Records drawn from a dataset
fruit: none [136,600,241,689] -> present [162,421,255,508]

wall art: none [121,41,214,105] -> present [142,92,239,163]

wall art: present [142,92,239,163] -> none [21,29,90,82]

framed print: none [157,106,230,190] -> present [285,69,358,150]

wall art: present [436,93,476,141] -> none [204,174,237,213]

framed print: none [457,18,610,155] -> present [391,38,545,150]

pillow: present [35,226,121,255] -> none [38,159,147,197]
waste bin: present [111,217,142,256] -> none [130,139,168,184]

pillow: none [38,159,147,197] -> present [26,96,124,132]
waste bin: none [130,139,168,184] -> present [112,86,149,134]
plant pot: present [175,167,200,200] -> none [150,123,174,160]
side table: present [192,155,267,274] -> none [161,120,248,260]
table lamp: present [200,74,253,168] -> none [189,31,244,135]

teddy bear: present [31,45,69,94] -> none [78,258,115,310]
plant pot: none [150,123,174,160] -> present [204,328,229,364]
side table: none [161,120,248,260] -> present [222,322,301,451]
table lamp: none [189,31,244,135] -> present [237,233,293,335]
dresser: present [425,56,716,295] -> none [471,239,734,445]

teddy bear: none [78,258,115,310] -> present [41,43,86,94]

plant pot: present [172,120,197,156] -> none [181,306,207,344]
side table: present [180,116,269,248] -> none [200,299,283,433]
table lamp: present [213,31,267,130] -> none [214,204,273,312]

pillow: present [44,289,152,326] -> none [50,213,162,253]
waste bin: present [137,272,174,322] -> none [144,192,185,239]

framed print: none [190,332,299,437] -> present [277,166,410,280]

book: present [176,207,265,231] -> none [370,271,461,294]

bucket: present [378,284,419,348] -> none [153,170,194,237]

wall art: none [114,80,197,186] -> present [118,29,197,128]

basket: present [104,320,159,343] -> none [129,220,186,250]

▶ _Assignment_: Using the entries above, output exactly the lines between the line holding "waste bin: none" and the line holding "table lamp: present [213,31,267,130]", end lines included, and nothing more.

▶ _Answer box_:
waste bin: none [130,139,168,184] -> present [112,86,149,134]
plant pot: present [175,167,200,200] -> none [150,123,174,160]
side table: present [192,155,267,274] -> none [161,120,248,260]
table lamp: present [200,74,253,168] -> none [189,31,244,135]

teddy bear: present [31,45,69,94] -> none [78,258,115,310]
plant pot: none [150,123,174,160] -> present [204,328,229,364]
side table: none [161,120,248,260] -> present [222,322,301,451]
table lamp: none [189,31,244,135] -> present [237,233,293,335]
dresser: present [425,56,716,295] -> none [471,239,734,445]

teddy bear: none [78,258,115,310] -> present [41,43,86,94]

plant pot: present [172,120,197,156] -> none [181,306,207,344]
side table: present [180,116,269,248] -> none [200,299,283,433]
table lamp: present [213,31,267,130] -> none [214,204,273,312]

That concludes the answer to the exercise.